Talk:Levenberg–Marquardt algorithm

This is an old revision of this page, as edited by G.k. (talk | contribs) at 13:46, 27 April 2006. The present address (URL) is a permanent link to this revision, which may differ significantly from the current revision.

Latest comment: 19 years ago by G.k. in topic Improvement by Marqardt

Should

(JTJ + λ)q = -JTf

be

(JTJ + λ I)q = -JTf. ?

The preceding unsigned comment was added by 129.13.70.88 (talk • contribs) on 08:18, 29 August 2005.

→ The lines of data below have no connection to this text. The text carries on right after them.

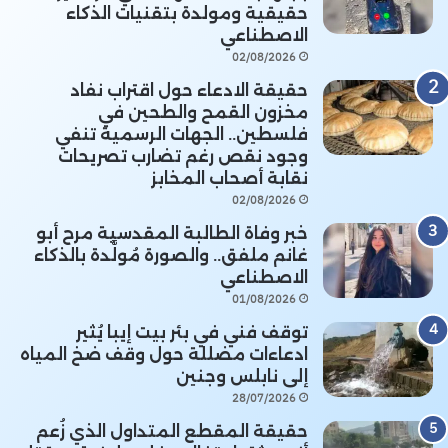
حقيقية ومولدة بتقنيات الذكاء
الاصطناعي
02/08/2026
حقيقة الادعاء حول اقتراب نفاد
مخزون القمح والطحين في
فلسطين.. الجهات الرسمية تنفي
وجود نقص رغم تضارب تصريحات
نقابة أصحاب المخابز
02/08/2026
خبر وفاة الطالبة المقدسية مرح أبو
غانم ملفق.. والصورة مُولَّدة بالذكاء
الاصطناعي
01/08/2026
توقف فني في بئر بيت إيبا يُثير
ادعاءات مضللة حول وقف ضخ المياه
إلى نابلس وجنين
28/07/2026
حقيقة المقطع المتداول الذي زُعم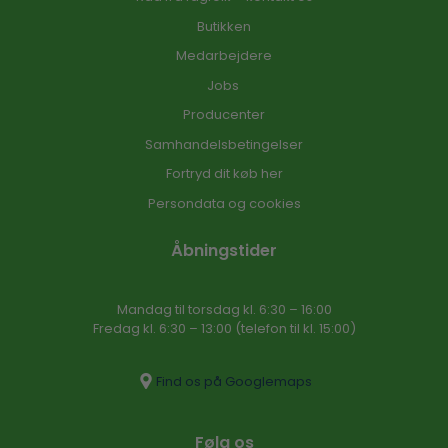
Butikken
Medarbejdere
Jobs
Producenter
Samhandelsbetingelser
Fortryd dit køb her
Persondata og cookies
Åbningstider
Mandag til torsdag kl. 6:30 – 16​:00
Fredag kl. 6:30 – 13:00 (telefon til kl. 15:00)​
Find os på Googlemaps
Følg os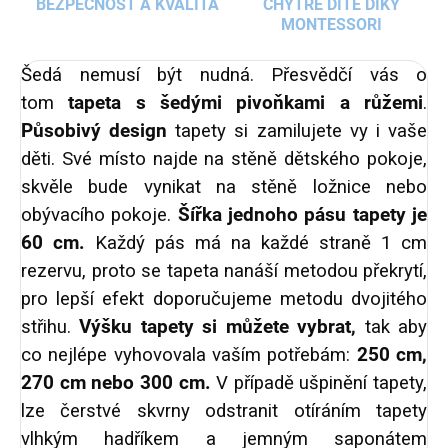
BEZPEČNOST A KVALITA
CHYTRÉ DÍTĚ DÍKY
MONTESSORI
Šedá nemusí být nudná. Přesvědčí vás o
tom
tapeta s šedými pivoňkami a růžemi
.
Působivý design
tapety si zamilujete vy i vaše
děti. Své místo najde na stěně dětského pokoje,
skvěle bude vynikat na stěně ložnice nebo
obývacího pokoje.
Šířka jednoho pásu tapety je
60 cm.
Každý pás má na každé straně 1 cm
rezervu, proto se tapeta nanáší metodou překrytí,
pro lepší efekt doporučujeme metodu dvojitého
střihu.
Výšku tapety si můžete vybrat,
tak aby
co nejlépe vyhovovala vaším potřebám:
250 cm,
270 cm nebo 300 cm.
V případě ušpinění tapety,
lze čerstvé skvrny odstranit otíráním tapety
vlhkým hadříkem a jemným saponátem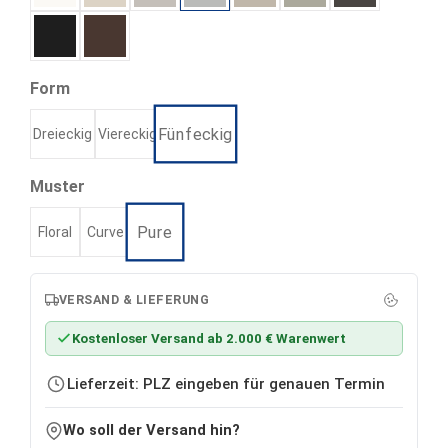
Graphitschwarz
Bronze
auswählen
Form
Fünfeckig
Dreieckig
Viereckig
Dreieckig
Viereckig
Fünfeckig
auswählen
Muster
Pure
Floral
Curve
Floral
Curve
Pure
VERSAND & LIEFERUNG
Kostenloser Versand ab 2.000 € Warenwert
Lieferzeit: PLZ eingeben für genauen Termin
Wo soll der Versand hin?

Both formulas have the same meaning, namely JTJq + λq = −JTf. As far as I am concerned, it is a matter of taste which you prefer, but the second is perhaps clearer. -- Jitse Niesen (talk) 20:46, 30 August 2005 (UTC)Reply

Transpose

Where f and p are introduced:

fT=(f1, ..., fm), and pT=(p1, ..., pn).

they are presented with superscript T, which I think indicates that they are transposed. But f extends over 1..m, and p extends over 1..n, so I don't understand why both are transposed. Can someone please explain what I am missing here? Thanks. --CarlManaster 22:49, 15 December 2005 (UTC)Reply

I think the reasoning is that (f1, ..., fm) is a row vector. However, we want f to be a column vector. So the transpose is used to convert from rows to columns. It is perhaps clearer to write
f=(f1, ..., fm)T, and p=(p1, ..., pn)T.
To be honest, many mathematical texts do not bother to distinguish between row and column vectors, hoping that the reader can deduce from the context which one is meant.
Perhaps you know this, and your question is: why do we want to use a column vector? Well, f has to be a column vector because fTf further down the article should be a inner product, and p has to be a column vector because it's added to q, which is a column vector because otherwise the product Jq does not make sense. -- Jitse Niesen (talk) 23:19, 15 December 2005 (UTC)Reply

Improvement by Marqardt

What's about the improvement Marquardt made to the algorithm? He replaced I by diag[H], i.e. the diagonal of the (approximated) Hessian, to incorporate some local curvature estimation. This makes the algorithm go further in directions of smaller gradient to get out of narrow valleys on the error surface.

last entry by G.k. 13:46, 27 April 2006 (UTC)Reply